To finish this TH05 stretch, we've got a feature that's exclusive to TH05
for once! As the final memory management innovation in PC-98 Touhou, TH05
provides a single static (64 * 26)-byte array for storing up to 64
entities of a custom type, specific to a stage or boss portion.
(Edit (2023-05-29): This system actually debuted in
📝 TH04, where it was used for much simpler
entities.)
TH05 uses this array for
the Stage 2 star particles,
Alice's puppets,
the tip of curve ("jello") bullets,
Mai's snowballs and Yuki's fireballs,
Yumeko's swords,
and Shinki's 32×32 bullets,
which makes sense, given that only one of those will be active at any
given time.
On the surface, they all appear to share the same 26-byte structure, with
consistently sized fields, merely using its 5 generic fields for different
purposes. Looking closer though, there actually are differences in
the signedness of certain fields across the six types. uth05win chose to
declare them as entirely separate structures, and given all the semantic
differences (pixels vs. subpixels, regular vs. tiny master.lib sprites,
…), it made sense to do the same in ReC98. It quickly turned out to be the
only solution to meet my own standards of code readability.

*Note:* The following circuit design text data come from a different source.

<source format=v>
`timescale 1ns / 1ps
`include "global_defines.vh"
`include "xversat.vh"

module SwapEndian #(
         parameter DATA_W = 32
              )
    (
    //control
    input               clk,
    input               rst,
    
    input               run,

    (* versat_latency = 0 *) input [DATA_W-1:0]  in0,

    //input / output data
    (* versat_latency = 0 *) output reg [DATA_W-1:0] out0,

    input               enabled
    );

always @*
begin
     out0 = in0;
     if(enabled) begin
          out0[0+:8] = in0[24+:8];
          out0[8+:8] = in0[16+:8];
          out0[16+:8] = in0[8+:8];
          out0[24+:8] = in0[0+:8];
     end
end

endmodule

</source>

Which blew this one up to two pushes once again… But now, modders can
trivially resize any of those structures without affecting the other types
within the original (64 * 26)-byte boundary, even without full position
independence. While you'd still have to reduce the type-specific
number of distinct entities if you made any structure larger, you
could also have more entities with fewer structure members.
As for the types themselves, they're full of redundancy once again – as
you might have already expected from seeing #4, #5, and #6 listed as
unrelated to each other. Those could have indeed been merged into a single
32×32 bullet type, supporting all the unique properties of #4
(destructible, with optional revenge bullets), #5 (optional number of
twirl animation frames before they begin to move) and #6 (delay clouds).

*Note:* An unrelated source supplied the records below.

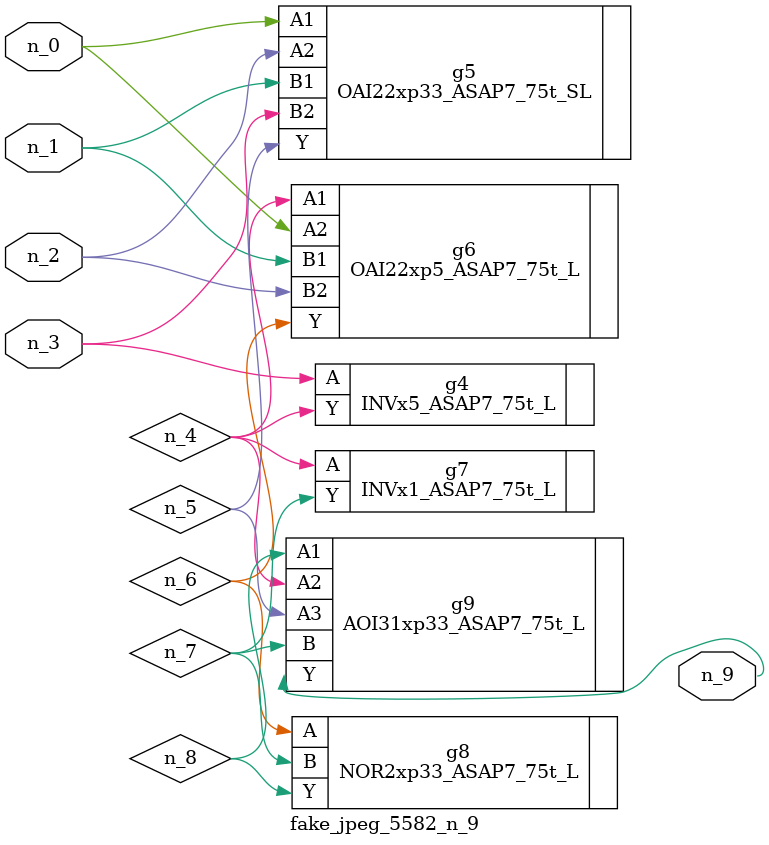
<source format=v>
module fake_jpeg_5582_n_9 (n_0, n_3, n_2, n_1, n_9);

input n_0;
input n_3;
input n_2;
input n_1;

output n_9;

wire n_4;
wire n_8;
wire n_6;
wire n_5;
wire n_7;

INVx5_ASAP7_75t_L g4 ( 
.A(n_3),
.Y(n_4)
);

OAI22xp33_ASAP7_75t_SL g5 ( 
.A1(n_0),
.A2(n_2),
.B1(n_1),
.B2(n_3),
.Y(n_5)
);

OAI22xp5_ASAP7_75t_L g6 ( 
.A1(n_4),
.A2(n_0),
.B1(n_1),
.B2(n_2),
.Y(n_6)
);

NOR2xp33_ASAP7_75t_L g8 ( 
.A(n_6),
.B(n_7),
.Y(n_8)
);

INVx1_ASAP7_75t_L g7 ( 
.A(n_4),
.Y(n_7)
);

AOI31xp33_ASAP7_75t_L g9 ( 
.A1(n_8),
.A2(n_4),
.A3(n_5),
.B(n_7),
.Y(n_9)
);


endmodule
</source>
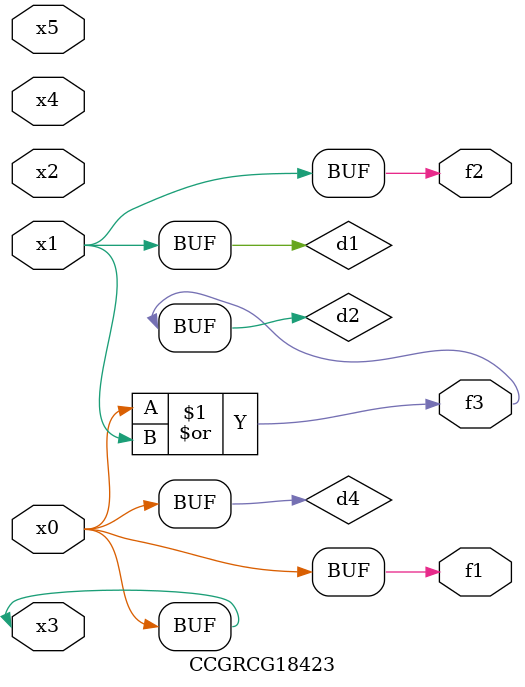
<source format=v>
module CCGRCG18423(
	input x0, x1, x2, x3, x4, x5,
	output f1, f2, f3
);

	wire d1, d2, d3, d4;

	and (d1, x1);
	or (d2, x0, x1);
	nand (d3, x0, x5);
	buf (d4, x0, x3);
	assign f1 = d4;
	assign f2 = d1;
	assign f3 = d2;
endmodule

</source>
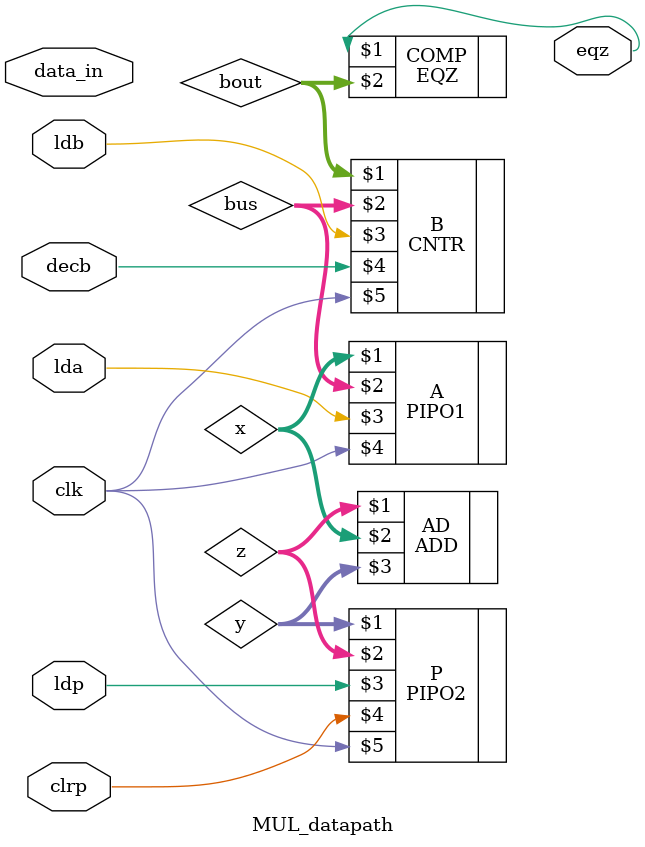
<source format=v>
`timescale 1ns / 1ps
module MUL_datapath(eqz,lda,ldb,ldp,clrp,decb,data_in,clk);
    
    input lda,ldb,ldp,clrp,decb,clk;
    output eqz;
    input [15:0] data_in;
	 wire [15:0] x,y,z,bout,bus;
	 
   PIPO1 A(x,bus,lda,clk);
   PIPO2 P(y,z,ldp,clrp,clk);
   CNTR B(bout,bus,ldb,decb,clk);
   ADD AD(z,x,y);
   EQZ COMP(eqz,bout);

endmodule

</source>
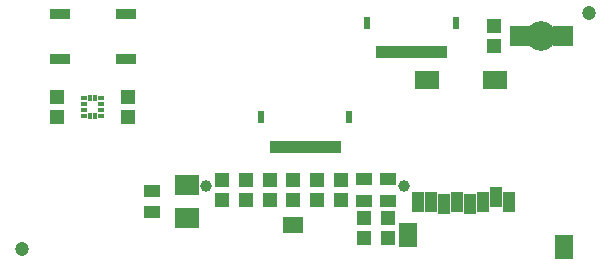
<source format=gts>
G04 EAGLE Gerber RS-274X export*
G75*
%MOMM*%
%FSLAX34Y34*%
%LPD*%
%INSoldermask Top*%
%IPPOS*%
%AMOC8*
5,1,8,0,0,1.08239X$1,22.5*%
G01*
%ADD10C,1.003200*%
%ADD11R,1.403200X1.003200*%
%ADD12R,1.203200X1.303200*%
%ADD13R,2.003200X1.803200*%
%ADD14R,0.838200X1.473200*%
%ADD15C,1.203200*%
%ADD16R,2.003200X1.603200*%
%ADD17R,1.603200X2.103200*%
%ADD18R,1.003200X1.703200*%
%ADD19R,1.703200X1.803200*%
%ADD20C,2.503200*%
%ADD21R,0.503200X1.003200*%
%ADD22R,0.603200X1.003200*%
%ADD23R,0.453200X0.478200*%
%ADD24R,0.478200X0.453200*%
%ADD25R,1.727200X0.965200*%


D10*
X166250Y63000D03*
X333750Y63000D03*
D11*
X120000Y59000D03*
X120000Y41000D03*
X300000Y51000D03*
X300000Y69000D03*
X320000Y51000D03*
X320000Y69000D03*
D12*
X200000Y51500D03*
X200000Y68500D03*
D13*
X150000Y64000D03*
X150000Y36000D03*
D12*
X180000Y51500D03*
X180000Y68500D03*
X280000Y51500D03*
X280000Y68500D03*
X240000Y68500D03*
X240000Y51500D03*
X260000Y51500D03*
X260000Y68500D03*
X220000Y51500D03*
X220000Y68500D03*
D14*
X235936Y30000D03*
X244064Y30000D03*
D15*
X490000Y210000D03*
X10000Y10000D03*
D12*
X300000Y36500D03*
X300000Y19500D03*
X320000Y19500D03*
X320000Y36500D03*
D16*
X410500Y153000D03*
X353500Y153000D03*
D17*
X337500Y21500D03*
X469000Y11500D03*
D18*
X422400Y50000D03*
X411400Y54000D03*
X400400Y50000D03*
X389400Y48000D03*
X378400Y50000D03*
X367400Y48000D03*
X356400Y50000D03*
X345400Y50000D03*
D19*
X432000Y190000D03*
X468000Y190000D03*
D20*
X450000Y190000D03*
D12*
X410000Y181500D03*
X410000Y198500D03*
D21*
X367500Y176500D03*
X362500Y176500D03*
D22*
X377500Y201500D03*
X302500Y201500D03*
D21*
X357500Y176500D03*
X352500Y176500D03*
X347500Y176500D03*
X342500Y176500D03*
X337500Y176500D03*
X332500Y176500D03*
X327500Y176500D03*
X322500Y176500D03*
X317500Y176500D03*
X312500Y176500D03*
D23*
X67500Y122500D03*
X72500Y122500D03*
X72500Y137500D03*
X67500Y137500D03*
D24*
X62500Y137500D03*
X62500Y132500D03*
X62500Y122500D03*
X62500Y127500D03*
X77500Y122500D03*
X77500Y127500D03*
X77500Y132500D03*
X77500Y137500D03*
D12*
X40000Y121500D03*
X40000Y138500D03*
X100000Y121500D03*
X100000Y138500D03*
D25*
X97940Y170950D03*
X42060Y170950D03*
X97940Y209050D03*
X42060Y209050D03*
D21*
X277500Y96500D03*
X272500Y96500D03*
D22*
X287500Y121500D03*
X212500Y121500D03*
D21*
X267500Y96500D03*
X262500Y96500D03*
X257500Y96500D03*
X252500Y96500D03*
X247500Y96500D03*
X242500Y96500D03*
X237500Y96500D03*
X232500Y96500D03*
X227500Y96500D03*
X222500Y96500D03*
M02*

</source>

The *_add(), *_update(), and *_render()
functions of #5 and #6 could even already be completely
reverse-engineered from just applying the structure onto the ASM, with the
ones of #3 and #4 only needing one more RE push.
But perhaps the most interesting discovery here is in the curve bullets:
TH05 only renders every second one of the 17 nodes in a curve
bullet, yet hit-tests every single one of them. In practice, this is an
acceptable optimization though – you only start to notice jagged edges and
gaps between the fragments once their speed exceeds roughly 11 pixels per
second:
And that brings us to the last 20% of TH05 position independence! But
first, we'll have more cheap and fast TH01 progress.